— ФРАГМЕНТ ТЕКСТА —
Когда после ареста деда его жену – мою бабушку с сыном – моим маленьким папой – выселили из Московской квартиры и отправили за «101-й километр», они несколько месяцев жили в Харькове у брата бабушки. Здесь отец закончил пятый и пошел в шестой класс. В апреле 1938 года по собственному признанию отца у него, пятиклассника, «прорезался позыв к «творчеству» («Листая старые тетради» – еще одна книжка воспоминаний). Он написал по его выражению «нечто стихотворное, посвященное первомайскому военному параду на Красной площади». Через год, уже вернувшись в Москву, шестиклассник откликнулся детскими стихами на гибель летчика – героя Валерия Чкалова и даже послал их в московский Дворец пионеров. В «Тетрадях» и в «Приколах …» («Приколы и проколы», 2010 г. – еще одна книжка: воспоминания о многих забавных и не очень встречах, событиях, случаях в жизни отца) подробно описано, как литконсультант Дворца Ю. Волгин понятно объяснил двенадцатилетнему «поэту» основы основ – ритм, рифма, ударные и безударные слоги и т.п. Как пример – четыре строчки из этого сочинения:
Погиб герой, просторов победитель,
Разбился он, ведя свой самолет.
Погиб ветров арктических пленитель,
Страны своей горячий патриот.
Летом 1940 года отца послали во Всесоюзный пионерский лагерь «Артек». И там Юрий продолжал писать. Стихи юного пионера–артековца появились даже в одной из крымских газет.
***
ВОЕННАЯ ЮНОСТЬ
22 июня 1941 года. Война началась ровно за два месяца до пятнадцатилетия отца. Уже в сентябре, едва познакомившись, девятиклассники оказались не за партами, а на трудовом фронте: участвовали в создании рубежа обороны вокруг Москвы. Уже там пятнадцатилетний парнишка получил контузию от упавшего рядом фашистского снаряда. Спасло отца то, что он находился за бруствером только что вырытого рва. А вот его товарищ, который шел по верху бруствера, от разрыва этого снаряда погиб. Врезалось в память, как в кузове мчавшегося на предельной скорости грузовика школьники удирали от двух гитлеровцев на мотоцикле. Один из них развлекался тем, что из автомата стрелял поверх голов ребят. Чудом все остались живы.
Клянусь не жалеть ни здоровья, ни жизни,
Как ты мой любимый брат.
Когда мне страна, дорогая отчизна
Вручит боевой автомат.
Товарищ и брат! Я клянусь пред тобою,
Что Родина мне дорога.
Клянусь, что в огонь жесточайшего боя
Я смело пойду на врага.

— ИСХОДНЫЕ ДАННЫЕ —
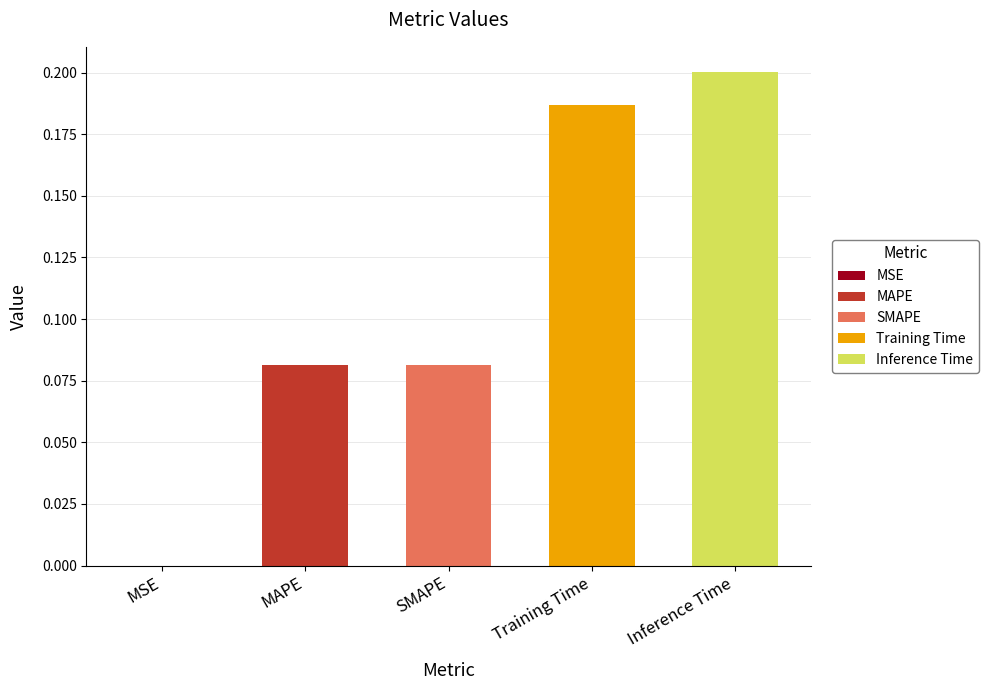

What is the label of the 3rd bar from the right?

SMAPE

— ПРИМЕНЕНИЕ ПРОЧИТАННОГО —
• 1. Ответьте по отрывку воспоминаний о юности отца на три вопроса:
(a) В каком городе семья несколько месяцев жила после выселения из московской квартиры?
(b) Кто был литконсультантом московского Дворца пионеров?
(c) Куда отца послали летом 1940 года?
• 2. Напишите продолжение отрывка воспоминаний о юности отца, начиная сразу после строки «Я смело пойду на врага.».

— ОТВЕТЫ НА ЗАДАНИЯ —
• 1.
(a) В Харькове, у брата бабушки.
(b) Ю. Волгин.
(c) Во Всесоюзный пионерский лагерь «Артек».

• 2.
Клянусь, что я буду держаться, как воин,
Что буду стоять до конца.
Клянусь, что я буду, я буду достоин
Высокого званья бойца.
– писал отец в 1941 году. По его словам к этому времени он «Писал много, часто, не испытывал недостатка ни в темах, ни в сюжетах. В основном, естественно, на школьные темы. За три года – до начала войны – «выдал» 80 стихотворений. А за два дня до начала войны я сочинил «Марш второгодников» («Листая старые тетради» 2018 г.).
Поздней осенью 1941 года мать отправила Юрия в эвакуацию со своей сестрой подальше от столицы в Башкирию. Здесь в деревне Нижегородка недалеко от Уфы 15-летний Юрий осенью-зимой 1941 – 1942 г. работал помощником начальника почтового отделения и заведующим клубом и избой-читальней.
– Я родился в Одессе, учился в Москве,
Но начать биографию выпало мне
В стороне, под далекой Уфою
– Так начертано было судьбою.
***
Впервые познакомился с трудом,
Не стал ни кузнецом, ни лесорубом.
Я был при сельсовете избачем,
В колхозе «Смычка» числился завклубом.
***
Почти как в песне из фильма,
Что взяли с собою в поход:
«…Шел парнишке в ту пору
Всего лишь шестнадцатый год».
В 1942 году Юрий оказался в казахском городе Петропавловске, где, уехав из Москвы, работала мать. Здесь, сдав экстерном экзамены за 9-й класс средней школы, пошел в 10-й класс и в 1943 г. получил аттестат о среднем образовании. (В это же время в 8-м классе той же петропавловской школы учился будущий летчик-космонавт Володя Шаталов. В школе было по одному 10-му, 9-му и 8-му классу и одиннадцать десятиклассников дружили с восьмиклассниками, поэтому отец часто общался с Володей). Тогда же появились и первые серьезные публикации в петропавловской областной газете.
Над страной бушует непогода
Фронтовая жаркая гроза,
Но блестят сквозь черные невзгоды
Голубые милые глаза.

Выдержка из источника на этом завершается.